'All my petty schemes': The Hong Kong diaries of Chaloner Alabaster, 1855-56
Chaloner Alabaster (later, Sir) became a Student Interpreter in the China Consular Service in 1855, aged 16. The Consular Service was established under the Treaty of Nanjing after the British victory in the First Opium War in 1843. Student Interpreters were the lowest rung on the ladder, but Alabaster was to climb nearly to the top in his career, ending as Consul-General in Canton. He kept diaries all his working life. Those that I used for A Young Englishman in Victorian Hong Kong were the first four describing his first encounter with China and his life in the new colony. Hand-written in plain exercise books, they cover sixteen months but amount to more than 50,000 words. In this talk I will consider Alabaster’s diary writing, his social circles, his education in the Chinese language, and the nature of his records of Hong Kong life.
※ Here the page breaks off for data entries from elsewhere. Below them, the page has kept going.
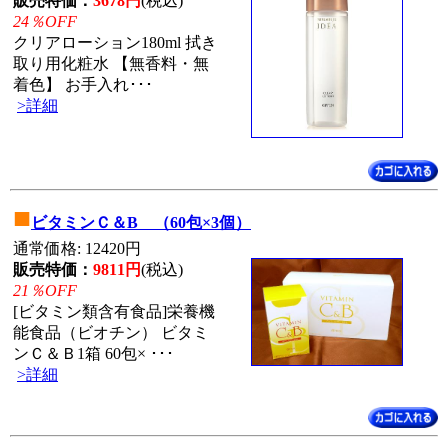
販売特価：
3678円
(税込)
24％OFF
クリアローション180ml 拭き
取り用化粧水 【無香料・無
着色】 お手入れ･･･
>詳細
■
ビタミンＣ＆B （60包×3個）
通常価格: 12420円
販売特価：
9811円
(税込)
21％OFF
[ビタミン類含有食品]栄養機
能食品（ビオチン） ビタミ
ンＣ＆Ｂ1箱 60包× ･･･
>詳細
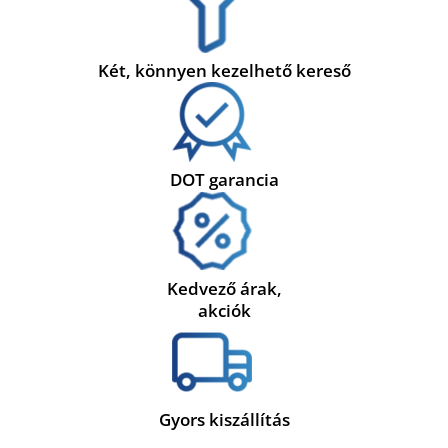
Két, könnyen kezelhető kereső
DOT garancia
Kedvező árak,
akciók
Gyors kiszállítás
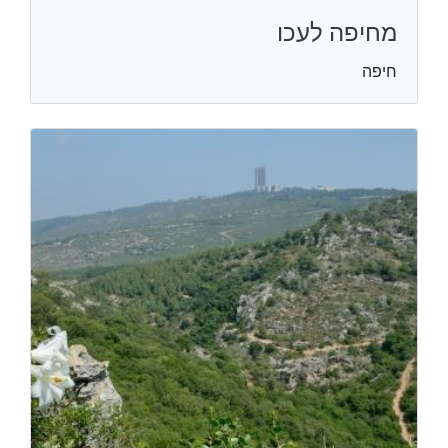
מחיפה לעכו
חיפה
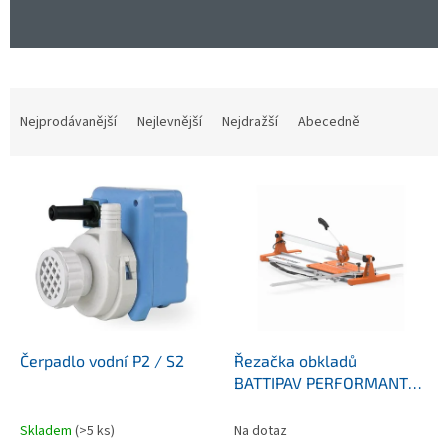
Ř
a
Nejprodávanější
Nejlevnější
Nejdražší
Abecedně
z
e
V
n
ý
í
p
p
i
r
s
o
p
d
r
u
o
k
d
t
Čerpadlo vodní P2 / S2
Řezačka obkladů
u
ů
BATTIPAV PERFORMANTE
k
130
t
Skladem
(>5 ks)
Na dotaz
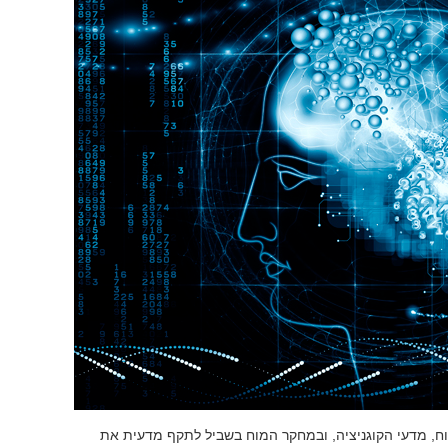
מוח, מדעי הקוגניציה, ובמחקר המוח בשביל לתקף מדעית את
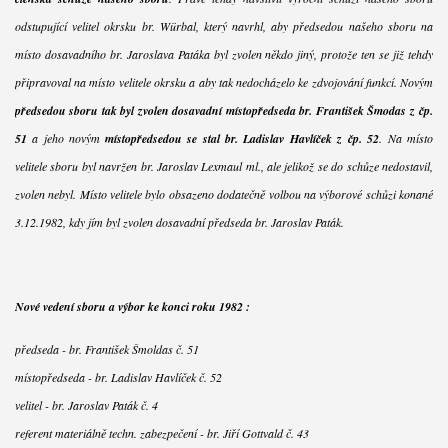
odstupující velitel okrsku br. Würbal, který navrhl, aby předsedou našeho sboru na
místo dosavadního br. Jaroslava Patáka byl zvolen někdo jiný, protože ten se již tehdy
připravoval na místo velitele okrsku a aby tak nedocházelo ke zdvojování funkcí. Novým
předsedou sboru tak byl zvolen dosavadní místopředseda br. František Šmodas z čp.
51
a jeho novým
místopředsedou se stal br. Ladislav Havlíček z čp. 52
. Na místo
velitele sboru byl navržen br. Jaroslav Lexmaul ml., ale jelikož se do schůze nedostavil,
zvolen nebyl. Místo velitele bylo obsazeno dodatečně volbou na výborové schůzi konané
3.12.1982, kdy jím byl zvolen dosavadní předseda br. Jaroslav Paták.
Nové vedení sboru a výbor ke konci roku 1982 :
předseda - br. František Šmoldas č. 51
místopředseda - br. Ladislav Havlíček č. 52
velitel - br. Jaroslav Paták č. 4
referent materiálně techn. zabezpečení - br. Jiří Gottvald č. 43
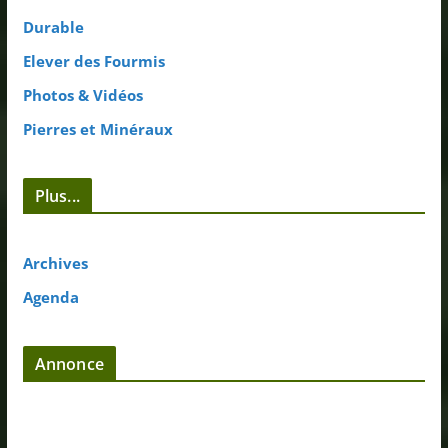
Durable
Elever des Fourmis
Photos & Vidéos
Pierres et Minéraux
Plus...
Archives
Agenda
Annonce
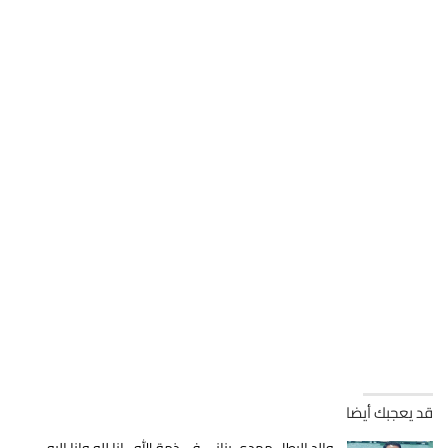
قد يعجبك أيضا
والد البطل مهدي بناني في ذمة الله…انا لله وانا اليه…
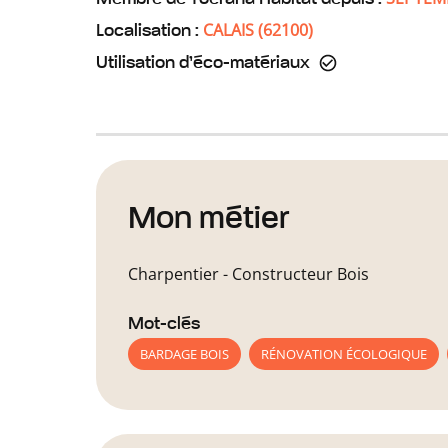
CALAIS
(
62100
)
Localisation :
Utilisation d’éco-matériaux
Mon métier
Charpentier - Constructeur Bois
Mot-clés
BARDAGE BOIS
RÉNOVATION ÉCOLOGIQUE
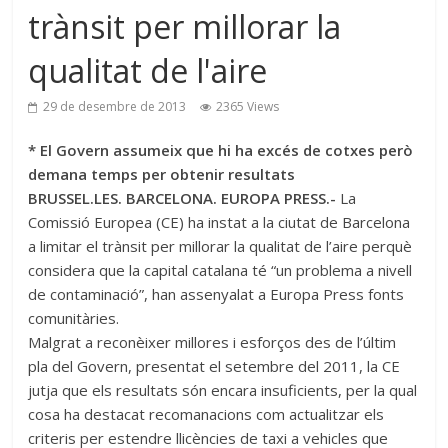
trànsit per millorar la
qualitat de l'aire
29 de desembre de 2013
2365 Views
* El Govern assumeix que hi ha excés de cotxes però
demana temps per obtenir resultats
BRUSSEL.LES. BARCELONA. EUROPA PRESS.-
La
Comissió Europea (CE) ha instat a la ciutat de Barcelona
a limitar el trànsit per millorar la qualitat de l’aire perquè
considera que la capital catalana té “un problema a nivell
de contaminació”, han assenyalat a Europa Press fonts
comunitàries.
Malgrat a reconèixer millores i esforços des de l’últim
pla del Govern, presentat el setembre del 2011, la CE
jutja que els resultats són encara insuficients, per la qual
cosa ha destacat recomanacions com actualitzar els
criteris per estendre llicències de taxi a vehicles que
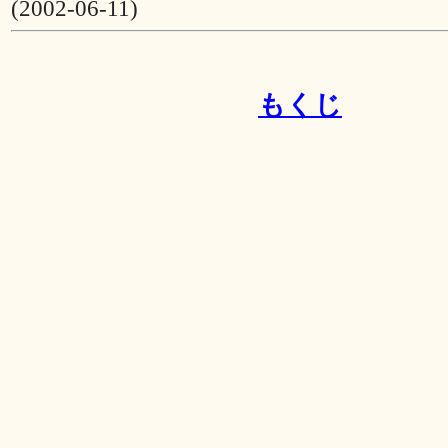
(2002-06-11)
もくじ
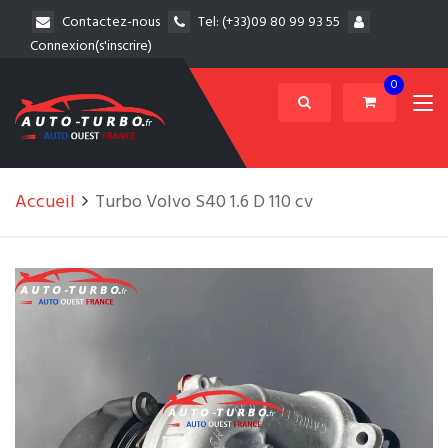
Contactez-nous
Tel:
(+33)09 80 99 93 55
Connexion(s'inscrire)
0
Accueil
Turbo Volvo S40 1.6 D 110 cv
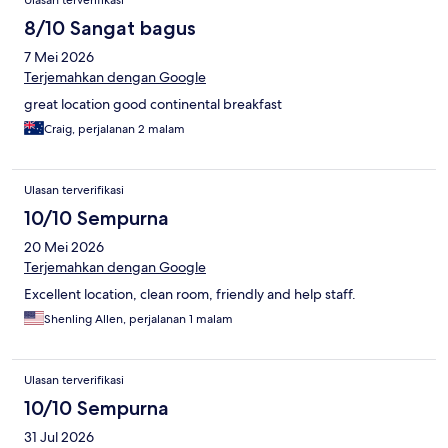
Ulasan terverifikasi
8/10 Sangat bagus
7 Mei 2026
Terjemahkan dengan Google
great location good continental breakfast
Craig, perjalanan 2 malam
Ulasan terverifikasi
10/10 Sempurna
20 Mei 2026
Terjemahkan dengan Google
Excellent location, clean room, friendly and help staff.
Shenling Allen, perjalanan 1 malam
Ulasan terverifikasi
10/10 Sempurna
31 Jul 2026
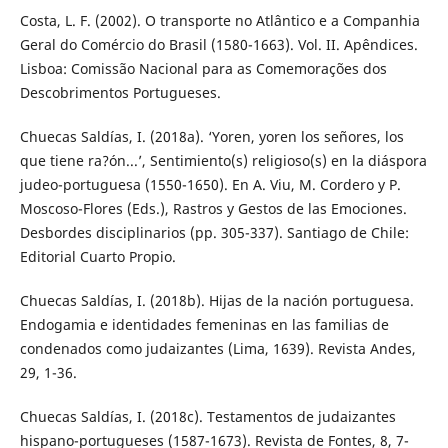
Costa, L. F. (2002). O transporte no Atlântico e a Companhia
Geral do Comércio do Brasil (1580-1663). Vol. II. Apêndices.
Lisboa: Comissão Nacional para as Comemorações dos
Descobrimentos Portugueses.
Chuecas Saldías, I. (2018a). ‘Yoren, yoren los señores, los
que tiene ra?ón...’, Sentimiento(s) religioso(s) en la diáspora
judeo-portuguesa (1550-1650). En A. Viu, M. Cordero y P.
Moscoso-Flores (Eds.), Rastros y Gestos de las Emociones.
Desbordes disciplinarios (pp. 305-337). Santiago de Chile:
Editorial Cuarto Propio.
Chuecas Saldías, I. (2018b). Hijas de la nación portuguesa.
Endogamia e identidades femeninas en las familias de
condenados como judaizantes (Lima, 1639). Revista Andes,
29, 1-36.
Chuecas Saldías, I. (2018c). Testamentos de judaizantes
hispano-portugueses (1587-1673). Revista de Fontes, 8, 7-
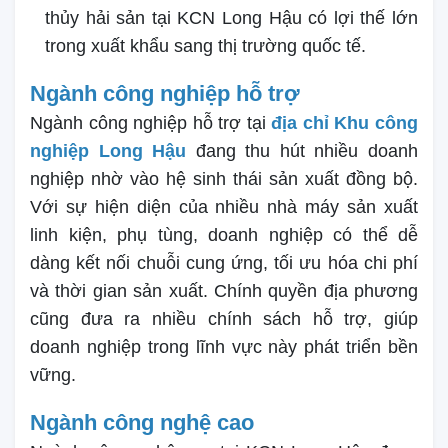
thủy hải sản tại KCN Long Hậu có lợi thế lớn
trong xuất khẩu sang thị trường quốc tế.
Ngành công nghiệp hỗ trợ
Ngành công nghiệp hỗ trợ tại
địa chỉ Khu công
nghiệp Long Hậu
đang thu hút nhiều doanh
nghiệp nhờ vào hệ sinh thái sản xuất đồng bộ.
Với sự hiện diện của nhiều nhà máy sản xuất
linh kiện, phụ tùng, doanh nghiệp có thể dễ
dàng kết nối chuỗi cung ứng, tối ưu hóa chi phí
và thời gian sản xuất. Chính quyền địa phương
cũng đưa ra nhiều chính sách hỗ trợ, giúp
doanh nghiệp trong lĩnh vực này phát triển bền
vững.
Ngành công nghệ cao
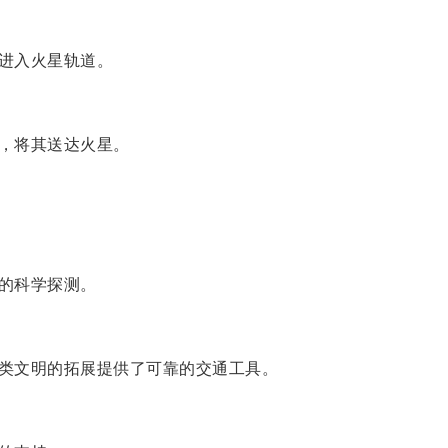
进入火星轨道。
，将其送达火星。
的科学探测。
类文明的拓展提供了可靠的交通工具。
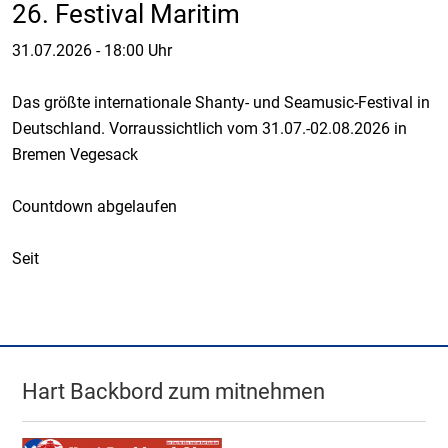
26. Festival Maritim
31.07.2026
-
18:00 Uhr
Das größte internationale Shanty- und Seamusic-Festival in
Deutschland. Vorraussichtlich vom 31.07.-02.08.2026 in
Bremen Vegesack
Countdown abgelaufen
Seit
Hart Backbord zum mitnehmen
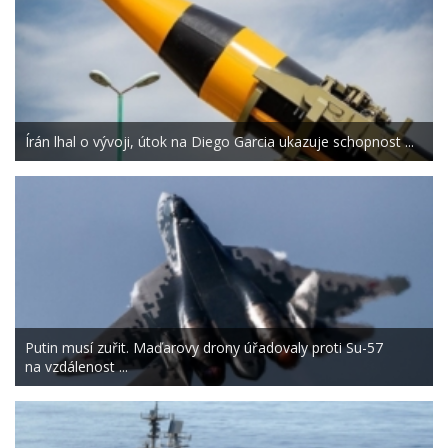
Írán lhal o vývoji, útok na Diego Garcia ukazuje schopnost ...
Putin musí zuřit. Maďarovy drony úřadovaly proti Su-57
na vzdálenost ...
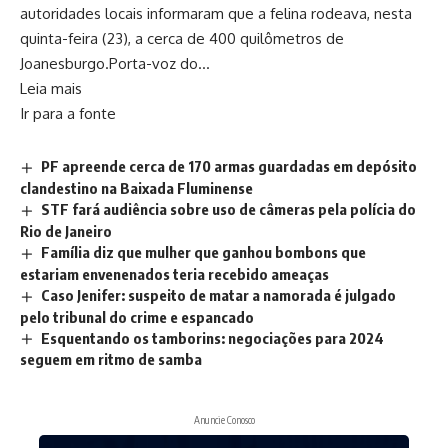
autoridades locais informaram que a felina rodeava, nesta
quinta-feira (23), a cerca de 400 quilômetros de
Joanesburgo.Porta-voz do…
Leia mais
Ir para a fonte
PF apreende cerca de 170 armas guardadas em depósito
clandestino na Baixada Fluminense
STF fará audiência sobre uso de câmeras pela polícia do
Rio de Janeiro
Família diz que mulher que ganhou bombons que
estariam envenenados teria recebido ameaças
Caso Jenifer: suspeito de matar a namorada é julgado
pelo tribunal do crime e espancado
Esquentando os tamborins: negociações para 2024
seguem em ritmo de samba
Anuncie Conosco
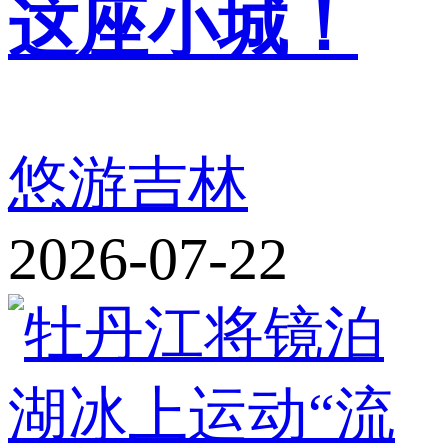
这座小城！
悠游吉林
2026-07-22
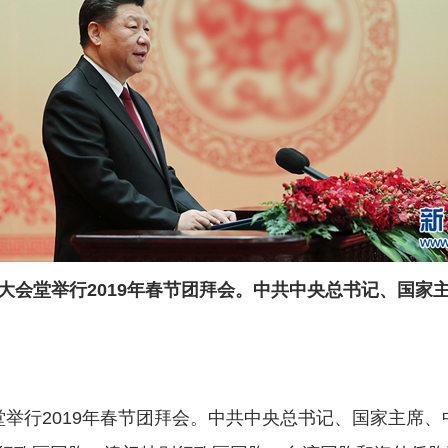
大会堂举行2019年春节团拜会。中共中央总书记、国家
行2019年春节团拜会。中共中央总书记、国家主席、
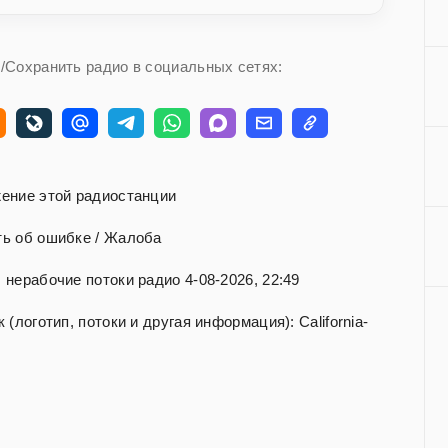
/Сохранить радио в социальных сетях:
ение этой радиостанции
ь об ошибке / Жалоба
нерабочие потоки радио 4-08-2026, 22:49
(логотип, потоки и другая информация): California-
Benjamin Penny is professor of Chinese History and Religion in the School of Culture, History and Language in the College of Asia and the Pacific, ANU. Educated at the universities of Sydney, Cambridge, Beijing, and the ANU, he works on medieval Daoism, new religions in the contemporary Chinese world, the history of sinology, Bible translation, and scholarship on China among expatriate society in the nineteenth century. He is currently Convenor of the ANU Taiwan Studies program.